Approximately $600 million of previously locked tokens are regularly circulated. With predetermined schedules, these unlocks flow to teams, investors, and ecosystem funds. 

The report noted the importance of tracking these schedules for traders aiming to time the market effectively.  

Even before tokens are released, unvested investors’ preemptive selling and hedging strategies contribute to downward pressure, with prices typically stabilizing within two weeks of the unlock event.  

While intuition suggests larger unlocks would have a proportionally more significant impact, Keyrock’s data reveals a more nuanced picture.

Events releasing over 5% of the total supply often cause immediate price volatility. However, their effects tend to be gradual and drawn out, as investors can only partially sell or slowly hedge these large volumes.  

Frequent, smaller releases cause consistent downward pressure, though their cumulative impact is less dramatic.  
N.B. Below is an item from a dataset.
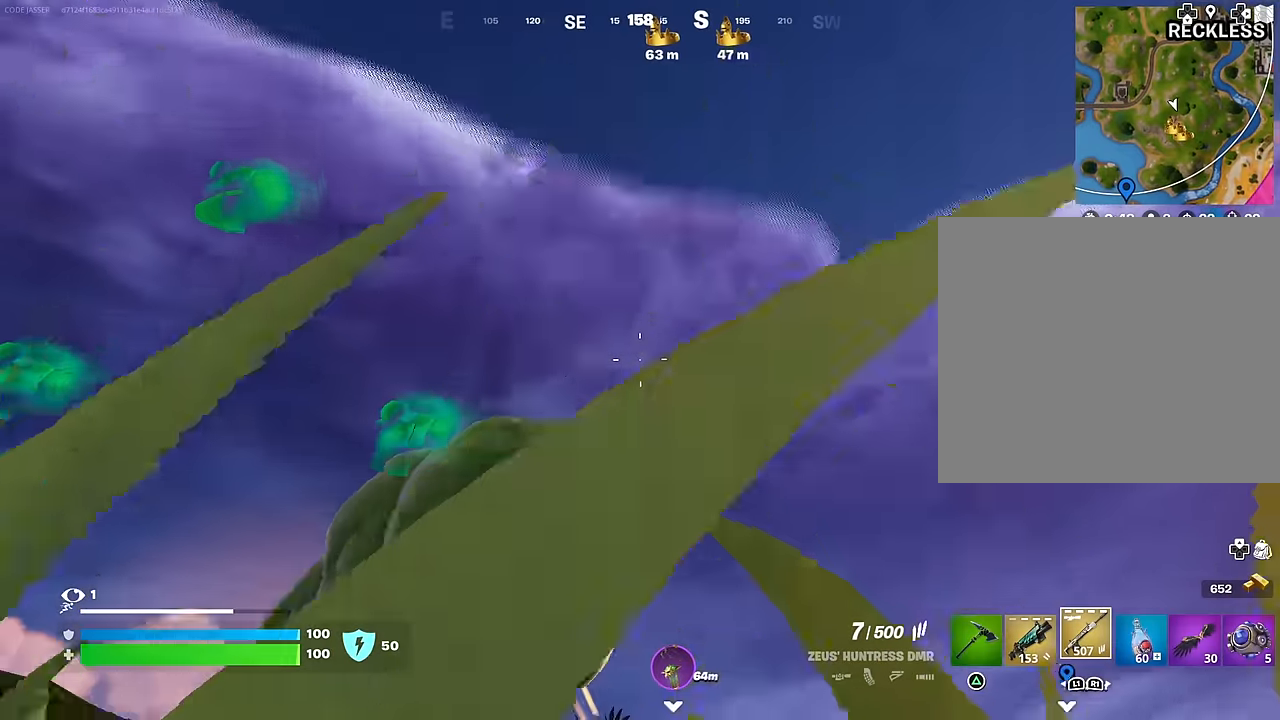
{"buttons": [], "left_stick": "up-left", "right_stick": "center", "events": [[50, "left_stick", "up"], [200, "right_stick", "center"], [267, "left_stick", "up-left"], [333, "right_stick", "down-right"], [383, "right_stick", "right"], [483, "right_stick", "center"]]}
Interestingly, prices begin declining up to 30 days before the event for most unlock sizes, driven by retail anticipation and sophisticated hedging strategies by institutional players.  

Recipients matter

The recipient category significantly influences price outcomes, as team unlocks presenting itself as the most damaging category. The report suggests teams often lack coordinated selling strategies, leading to severe price declines as individual members liquidate their tokens.

On the other hand, ecosystem unlocks are positive. These token distributions are typically allocated for liquidity provision, user incentives, and infrastructure funding, fostering long-term network growth and stabilizing prices.

Investor unlocks are considered controlled and predictable. Early investors minimize market disruption by leveraging sophisticated strategies like over-the-counter sales and options hedging.  

Opportunities amid the risks

While token unlocks often lead to short-term price suppression, they create opportunities. The report suggests optimal entry points occur 14 days after a significant unlock once volatility has subsided. 

For exits, traders should consider selling 30 days before the event, as prices typically begin declining before the event.